An accelerated version of the
mppnccombine post-processing tool for MOM
Uses HDF5's raw IO functions to speed up collating large datasets - a 0.1 degree model goes from taking 4 hours to collate a compressed variable with mppnccombine, to 6 minutes with mppnccombine-fast running with 16 processes
mppnccombine-fast requires HDF5 version 1.10.2 or above
On Raijin (this will automatically load the modules):
mpirun -n 2 ./mppnccombine-fast --output out.nc input.nc.0000 input.nc.0001 input.nc.0002
Files will be collated along all axes with a
At least 2 MPI ranks need to be used (rank 0 writes the output file, other ranks read). More can be used - input files will be balanced between the MPI ranks.
The main slowdown in copying compressed variables is that the hdf5 library has
to de-compress them during the read, and re-compress them during the write.
mppnccombine-fast works around this by using HDF5 1.10.2's direct IO
to copy the compressed data from one file to the other directly, rather than
going through the de-compress/re-compress cycle.

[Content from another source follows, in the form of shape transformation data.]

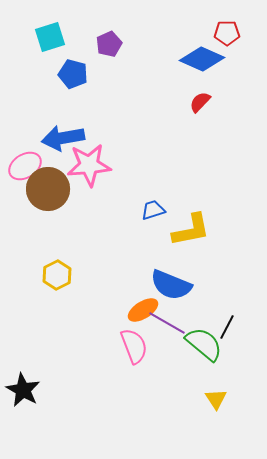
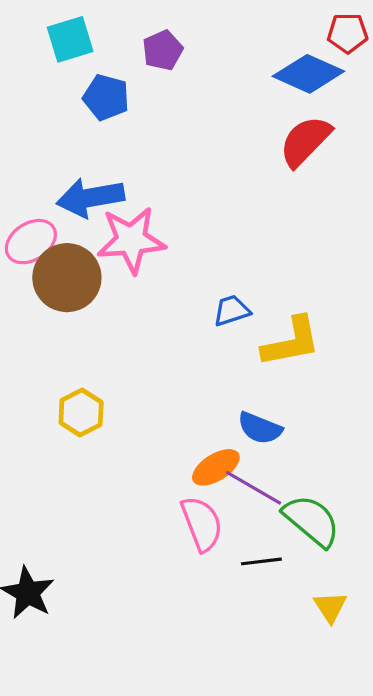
red semicircle: (200, 102) -> (305, 141), size x1.6
blue semicircle: (171, 285) -> (260, 428), size x0.7
black line: (227, 327) -> (261, 561), moved, turned 55

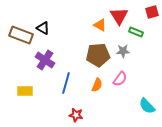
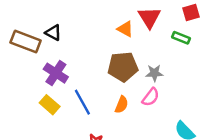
green rectangle: (136, 32) -> (181, 38), moved
gray star: (123, 51) -> (154, 73), moved
blue line: (66, 83) -> (82, 102), turned -45
yellow rectangle: (25, 91) -> (50, 105), moved, turned 42

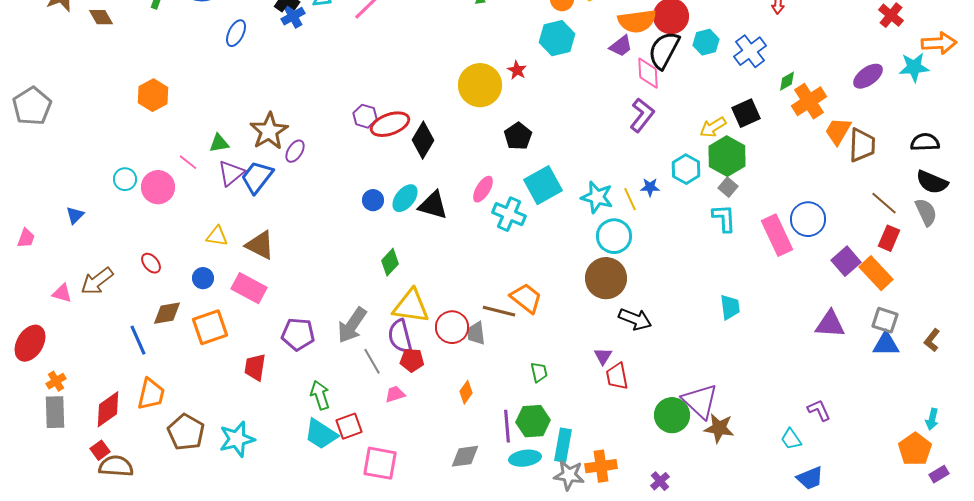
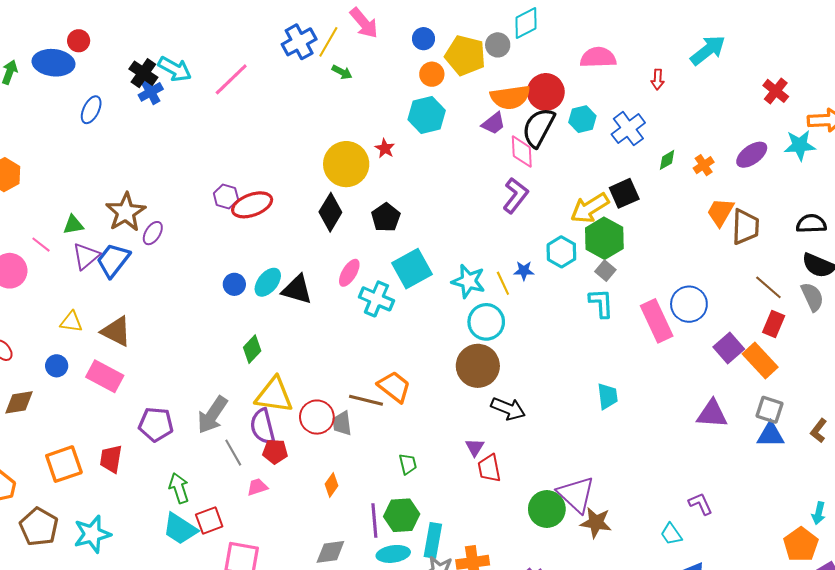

Since the NetCDF4 library is much nicer to use, but doesn't provide public access to the underlying HDF5 file, we need to do a bit of musical chairs with the files.
- Open the output file and the first input file in netcdf mode
- Copy NetCDF metadata and un-collated variables using the NetCDF library
- Close the NetCDF files
- Open the output file in HDF5 mode
- For each input file:
- Open the input file in NetCDF mode
- Get the collated variables, sizes and offsets
- Re-open the input file in HDF5 mode
- Do a raw copy of the variables from the input to output files
- Close the input file
- Close the output file
To get a even larger speedup MPI is used to have separate read and write processes, since HDF5 IO is a blocking function.
The communication between the read and write processes is handled by the file
async.c - the writer process runs a busy loop waiting for messages from the
reader processes, then handles messages as they come in. Individual reader
processes can be sending different variables at the same time.